» **To do**
Begin at the line containing "Cartógrafos" in the records below, end at the line containing "sollen? Es gibt", and retype each line in that span exactly. No other line and no image should appear.

________________

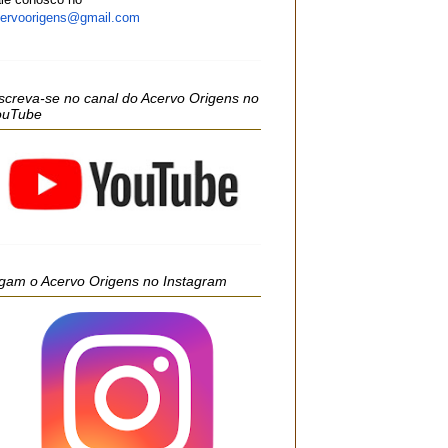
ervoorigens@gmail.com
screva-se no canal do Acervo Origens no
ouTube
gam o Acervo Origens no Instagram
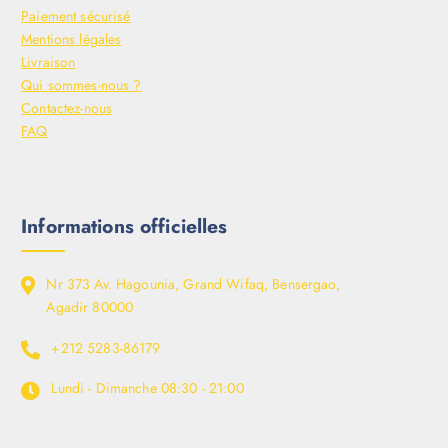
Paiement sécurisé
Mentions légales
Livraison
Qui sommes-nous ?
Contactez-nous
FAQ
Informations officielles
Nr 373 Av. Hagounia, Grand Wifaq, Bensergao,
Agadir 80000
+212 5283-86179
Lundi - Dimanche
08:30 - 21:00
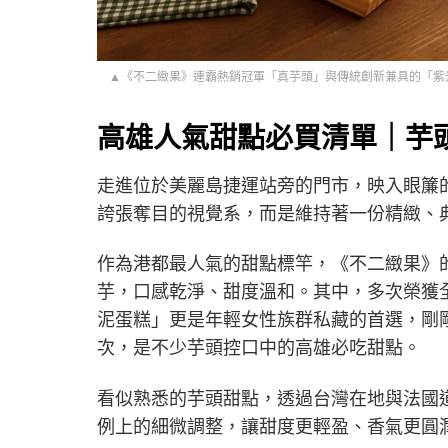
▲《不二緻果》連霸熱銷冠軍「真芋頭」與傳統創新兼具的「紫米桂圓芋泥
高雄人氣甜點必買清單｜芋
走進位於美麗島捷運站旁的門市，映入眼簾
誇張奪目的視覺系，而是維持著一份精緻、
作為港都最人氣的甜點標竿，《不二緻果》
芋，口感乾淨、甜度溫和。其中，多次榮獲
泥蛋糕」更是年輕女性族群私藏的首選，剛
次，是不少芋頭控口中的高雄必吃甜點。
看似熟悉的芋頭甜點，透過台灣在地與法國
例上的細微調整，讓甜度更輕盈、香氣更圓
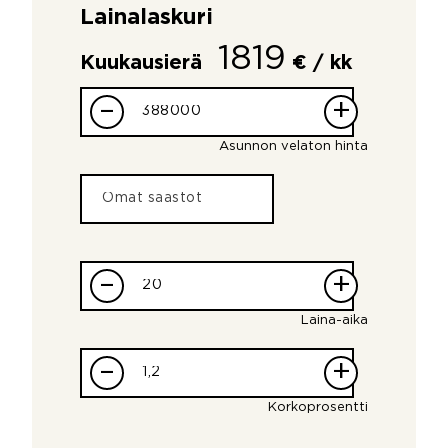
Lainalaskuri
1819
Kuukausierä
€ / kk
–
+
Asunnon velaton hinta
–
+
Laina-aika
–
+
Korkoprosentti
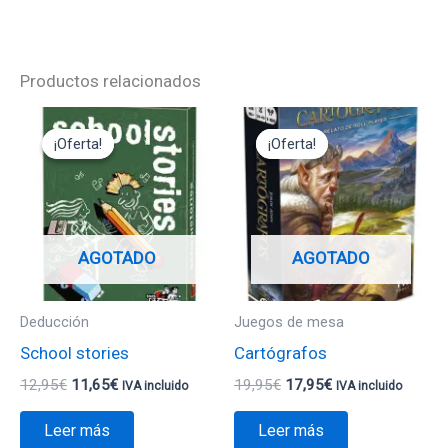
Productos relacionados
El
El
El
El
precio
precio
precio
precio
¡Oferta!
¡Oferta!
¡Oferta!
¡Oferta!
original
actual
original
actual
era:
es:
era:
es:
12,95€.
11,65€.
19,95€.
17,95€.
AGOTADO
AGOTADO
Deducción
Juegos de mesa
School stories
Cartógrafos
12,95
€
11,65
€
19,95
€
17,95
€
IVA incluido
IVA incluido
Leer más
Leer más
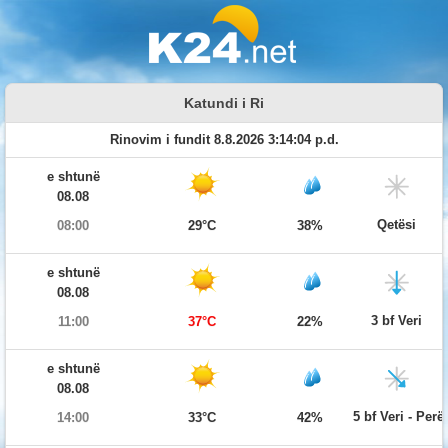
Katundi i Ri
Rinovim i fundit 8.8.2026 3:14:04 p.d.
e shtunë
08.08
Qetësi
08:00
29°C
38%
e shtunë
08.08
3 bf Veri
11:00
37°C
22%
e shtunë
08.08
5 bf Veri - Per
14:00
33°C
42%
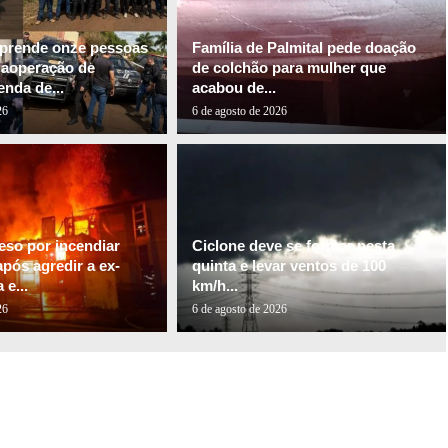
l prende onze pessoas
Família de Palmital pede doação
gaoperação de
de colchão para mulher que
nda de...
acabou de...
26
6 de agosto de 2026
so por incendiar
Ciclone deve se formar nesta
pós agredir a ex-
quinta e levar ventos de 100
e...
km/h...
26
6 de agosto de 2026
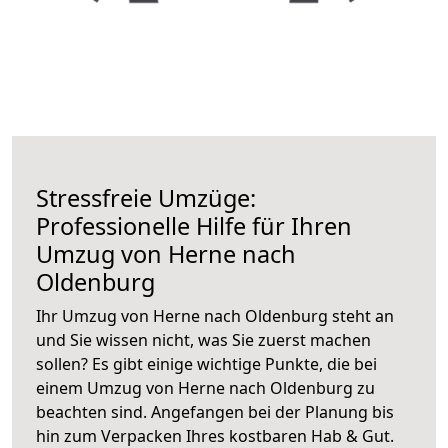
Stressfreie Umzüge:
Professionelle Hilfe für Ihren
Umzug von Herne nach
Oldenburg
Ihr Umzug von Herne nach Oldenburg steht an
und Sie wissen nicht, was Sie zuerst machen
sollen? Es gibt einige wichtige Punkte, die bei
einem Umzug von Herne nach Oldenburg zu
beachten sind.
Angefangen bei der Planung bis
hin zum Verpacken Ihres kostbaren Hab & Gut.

________________

» **Response below**
Cartógrafos
12,95
€
11,65
€
19,95
€
17,95
€
IVA incluido
IVA incluido
Leer más
Leer más
Katundi i Ri
Rinovim i fundit 8.8.2026 3:14:04 p.d.
e shtunë
08.08
Qetësi
08:00
29°C
38%
e shtunë
08.08
3 bf Veri
11:00
37°C
22%
e shtunë
08.08
5 bf Veri - Per
14:00
33°C
42%
l prende onze pessoas
Família de Palmital pede doação
gaoperação de
de colchão para mulher que
nda de...
acabou de...
26
6 de agosto de 2026
so por incendiar
Ciclone deve se formar nesta
pós agredir a ex-
quinta e levar ventos de 100
e...
km/h...
26
6 de agosto de 2026
Stressfreie Umzüge:
Professionelle Hilfe für Ihren
Umzug von Herne nach
Oldenburg
Ihr Umzug von Herne nach Oldenburg steht an
und Sie wissen nicht, was Sie zuerst machen
sollen? Es gibt einige wichtige Punkte, die bei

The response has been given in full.